Phosphate d18O pore-water profiles of sediment core GeoB11807-2 and GeoB11804-4

Phosphorus cycling in the ocean is influenced by biological and geochemical processes that are reflected in the oxygen isotope signature of dissolved inorganic phosphate (Pi). Extending the Pi oxygen isotope record from the water column into the seabed is difficult due to low Pi concentrations and small amounts of marine porewaters available for analysis.
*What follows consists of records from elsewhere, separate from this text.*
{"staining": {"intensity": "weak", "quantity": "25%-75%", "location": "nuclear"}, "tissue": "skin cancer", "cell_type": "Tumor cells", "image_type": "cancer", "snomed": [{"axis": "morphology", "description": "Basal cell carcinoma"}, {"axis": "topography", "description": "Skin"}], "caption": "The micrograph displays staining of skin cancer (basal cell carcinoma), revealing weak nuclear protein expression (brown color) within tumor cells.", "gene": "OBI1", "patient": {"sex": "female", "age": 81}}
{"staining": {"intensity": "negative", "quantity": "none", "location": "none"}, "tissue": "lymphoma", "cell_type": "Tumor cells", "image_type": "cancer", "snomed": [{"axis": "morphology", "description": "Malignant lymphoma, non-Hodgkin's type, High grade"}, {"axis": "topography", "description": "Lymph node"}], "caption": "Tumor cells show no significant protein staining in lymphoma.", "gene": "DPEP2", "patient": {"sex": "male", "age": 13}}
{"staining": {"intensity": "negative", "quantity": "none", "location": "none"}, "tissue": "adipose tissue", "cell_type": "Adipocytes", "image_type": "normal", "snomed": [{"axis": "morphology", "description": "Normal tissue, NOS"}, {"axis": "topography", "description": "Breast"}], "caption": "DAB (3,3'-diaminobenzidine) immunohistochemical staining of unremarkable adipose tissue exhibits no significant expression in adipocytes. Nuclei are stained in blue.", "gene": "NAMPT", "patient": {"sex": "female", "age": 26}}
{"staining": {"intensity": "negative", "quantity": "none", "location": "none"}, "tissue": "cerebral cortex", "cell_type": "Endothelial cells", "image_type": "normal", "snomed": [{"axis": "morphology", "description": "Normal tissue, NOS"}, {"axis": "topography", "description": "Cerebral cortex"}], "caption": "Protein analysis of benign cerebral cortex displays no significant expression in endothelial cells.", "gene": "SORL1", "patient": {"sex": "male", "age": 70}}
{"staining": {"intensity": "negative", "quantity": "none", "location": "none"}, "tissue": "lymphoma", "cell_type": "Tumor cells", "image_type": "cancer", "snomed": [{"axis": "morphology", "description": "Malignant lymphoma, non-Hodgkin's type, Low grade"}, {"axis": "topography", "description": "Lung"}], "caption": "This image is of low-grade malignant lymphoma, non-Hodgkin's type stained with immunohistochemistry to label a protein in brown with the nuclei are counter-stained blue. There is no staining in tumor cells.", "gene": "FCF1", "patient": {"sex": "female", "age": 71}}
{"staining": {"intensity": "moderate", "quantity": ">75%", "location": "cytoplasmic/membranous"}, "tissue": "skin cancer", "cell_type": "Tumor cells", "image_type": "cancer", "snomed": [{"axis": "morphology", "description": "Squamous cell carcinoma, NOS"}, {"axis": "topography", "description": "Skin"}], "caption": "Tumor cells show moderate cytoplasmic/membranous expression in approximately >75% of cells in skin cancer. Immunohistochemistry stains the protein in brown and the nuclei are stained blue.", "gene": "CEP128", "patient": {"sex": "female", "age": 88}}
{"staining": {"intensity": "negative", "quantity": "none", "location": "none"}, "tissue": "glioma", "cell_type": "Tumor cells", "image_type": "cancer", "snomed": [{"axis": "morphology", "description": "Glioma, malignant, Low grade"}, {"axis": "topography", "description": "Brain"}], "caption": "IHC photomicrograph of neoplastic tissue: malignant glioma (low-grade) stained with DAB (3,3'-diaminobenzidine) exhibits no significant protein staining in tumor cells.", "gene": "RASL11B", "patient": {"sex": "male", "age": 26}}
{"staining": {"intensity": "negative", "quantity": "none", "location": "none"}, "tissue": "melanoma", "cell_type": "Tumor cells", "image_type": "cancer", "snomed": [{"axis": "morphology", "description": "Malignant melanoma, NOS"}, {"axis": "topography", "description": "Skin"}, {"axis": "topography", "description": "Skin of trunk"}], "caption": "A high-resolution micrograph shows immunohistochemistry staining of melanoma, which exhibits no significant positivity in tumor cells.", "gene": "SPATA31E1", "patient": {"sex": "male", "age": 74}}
We obtained porewater profiles of Pi oxygen isotopes using a refined protocol based on the original micro-extraction designed by Colman (2002). This refined and customized method allows the conversion of ultra-low quantities (0.5 - 1 µmol) of porewater Pi to silver phosphate (Ag3PO4) for routine analysis by mass spectrometry. A combination of magnesium hydroxide co-precipitation with ion exchange resin treatment steps is used to remove dissolved organic matter, anions, and cations from the sample before precipitating Ag3PO4. Samples as low as 200 µg were analyzed in a continuous flow isotope ratio mass spectrometer setup. Tests with external and laboratory internal standards validated the preservation of the original phosphate oxygen isotope signature (d18OP) during micro extraction. Porewater data on d18OP has been obtained from two sediment cores of the Moroccan margin. The d18OP values are in a range of +19.49 to +27.30 per mill. We apply a simple isotope mass balance model to disentangle processes contributing to benthic P cycling and find evidence for Pi regeneration outbalancing microbial demand in the upper sediment layers. This highlights the great potential of using d18OP to study microbial processes in the subseafloor and at the sediment water interface.